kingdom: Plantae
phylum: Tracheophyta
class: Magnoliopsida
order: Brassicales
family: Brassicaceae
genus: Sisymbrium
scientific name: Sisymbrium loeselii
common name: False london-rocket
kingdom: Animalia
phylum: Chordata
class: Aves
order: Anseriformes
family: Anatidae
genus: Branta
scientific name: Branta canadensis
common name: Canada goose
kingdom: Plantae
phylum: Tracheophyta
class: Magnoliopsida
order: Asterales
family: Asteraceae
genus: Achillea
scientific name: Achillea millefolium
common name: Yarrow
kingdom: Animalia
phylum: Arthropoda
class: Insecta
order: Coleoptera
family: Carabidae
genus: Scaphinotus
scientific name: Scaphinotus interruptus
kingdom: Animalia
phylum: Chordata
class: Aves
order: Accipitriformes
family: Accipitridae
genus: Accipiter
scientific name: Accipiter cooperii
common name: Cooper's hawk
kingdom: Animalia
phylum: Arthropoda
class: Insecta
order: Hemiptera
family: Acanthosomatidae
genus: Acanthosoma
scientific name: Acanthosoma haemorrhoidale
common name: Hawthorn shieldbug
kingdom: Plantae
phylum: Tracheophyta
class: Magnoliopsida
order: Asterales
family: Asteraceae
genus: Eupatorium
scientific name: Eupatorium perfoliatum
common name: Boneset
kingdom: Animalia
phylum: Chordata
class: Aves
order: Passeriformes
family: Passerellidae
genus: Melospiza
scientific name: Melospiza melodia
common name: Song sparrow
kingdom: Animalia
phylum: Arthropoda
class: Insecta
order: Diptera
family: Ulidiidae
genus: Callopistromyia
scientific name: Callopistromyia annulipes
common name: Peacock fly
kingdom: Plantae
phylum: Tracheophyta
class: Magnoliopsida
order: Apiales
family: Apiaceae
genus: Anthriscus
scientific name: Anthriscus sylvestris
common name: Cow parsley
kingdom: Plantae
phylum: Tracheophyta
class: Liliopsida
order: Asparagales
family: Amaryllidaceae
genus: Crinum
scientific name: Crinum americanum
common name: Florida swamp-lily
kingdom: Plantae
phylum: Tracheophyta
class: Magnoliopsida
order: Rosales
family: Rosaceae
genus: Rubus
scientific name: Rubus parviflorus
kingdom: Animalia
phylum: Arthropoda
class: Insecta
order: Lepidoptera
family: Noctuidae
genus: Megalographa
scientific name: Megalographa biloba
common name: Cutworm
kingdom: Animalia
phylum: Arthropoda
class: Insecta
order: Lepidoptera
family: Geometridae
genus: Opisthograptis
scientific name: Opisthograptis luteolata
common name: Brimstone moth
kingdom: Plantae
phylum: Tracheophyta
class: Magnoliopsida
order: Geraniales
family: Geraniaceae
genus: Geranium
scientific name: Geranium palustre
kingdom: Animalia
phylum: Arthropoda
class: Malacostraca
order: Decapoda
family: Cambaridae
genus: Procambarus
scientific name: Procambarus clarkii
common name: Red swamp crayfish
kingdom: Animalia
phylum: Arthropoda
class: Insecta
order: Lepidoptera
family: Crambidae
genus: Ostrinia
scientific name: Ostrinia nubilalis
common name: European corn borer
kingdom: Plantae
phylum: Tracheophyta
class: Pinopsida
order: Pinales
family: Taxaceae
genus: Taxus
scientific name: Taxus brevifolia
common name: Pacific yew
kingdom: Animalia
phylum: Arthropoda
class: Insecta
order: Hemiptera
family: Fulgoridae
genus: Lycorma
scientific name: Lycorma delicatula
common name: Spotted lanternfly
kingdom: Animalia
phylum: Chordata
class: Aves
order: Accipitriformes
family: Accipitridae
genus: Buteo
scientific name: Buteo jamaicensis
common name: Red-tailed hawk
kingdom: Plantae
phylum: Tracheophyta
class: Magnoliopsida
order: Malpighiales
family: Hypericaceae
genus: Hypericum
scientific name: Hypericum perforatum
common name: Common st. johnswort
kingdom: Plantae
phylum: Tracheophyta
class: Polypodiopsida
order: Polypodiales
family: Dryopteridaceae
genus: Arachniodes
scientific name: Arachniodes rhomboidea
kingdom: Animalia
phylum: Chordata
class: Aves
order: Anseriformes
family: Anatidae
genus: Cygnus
——————————
- _What you will do_:
Starting at the first line of the listing and stopping after the line that contains "scientific name: Eupatorium perfoliatum", write those lines out again, changing every "common name" to "vernacular name" and leaving all else unchanged.

- _Answer to the task_:
kingdom: Plantae
phylum: Tracheophyta
class: Magnoliopsida
order: Brassicales
family: Brassicaceae
genus: Sisymbrium
scientific name: Sisymbrium loeselii
vernacular name: False london-rocket
kingdom: Animalia
phylum: Chordata
class: Aves
order: Anseriformes
family: Anatidae
genus: Branta
scientific name: Branta canadensis
vernacular name: Canada goose
kingdom: Plantae
phylum: Tracheophyta
class: Magnoliopsida
order: Asterales
family: Asteraceae
genus: Achillea
scientific name: Achillea millefolium
vernacular name: Yarrow
kingdom: Animalia
phylum: Arthropoda
class: Insecta
order: Coleoptera
family: Carabidae
genus: Scaphinotus
scientific name: Scaphinotus interruptus
kingdom: Animalia
phylum: Chordata
class: Aves
order: Accipitriformes
family: Accipitridae
genus: Accipiter
scientific name: Accipiter cooperii
vernacular name: Cooper's hawk
kingdom: Animalia
phylum: Arthropoda
class: Insecta
order: Hemiptera
family: Acanthosomatidae
genus: Acanthosoma
scientific name: Acanthosoma haemorrhoidale
vernacular name: Hawthorn shieldbug
kingdom: Plantae
phylum: Tracheophyta
class: Magnoliopsida
order: Asterales
family: Asteraceae
genus: Eupatorium
scientific name: Eupatorium perfoliatum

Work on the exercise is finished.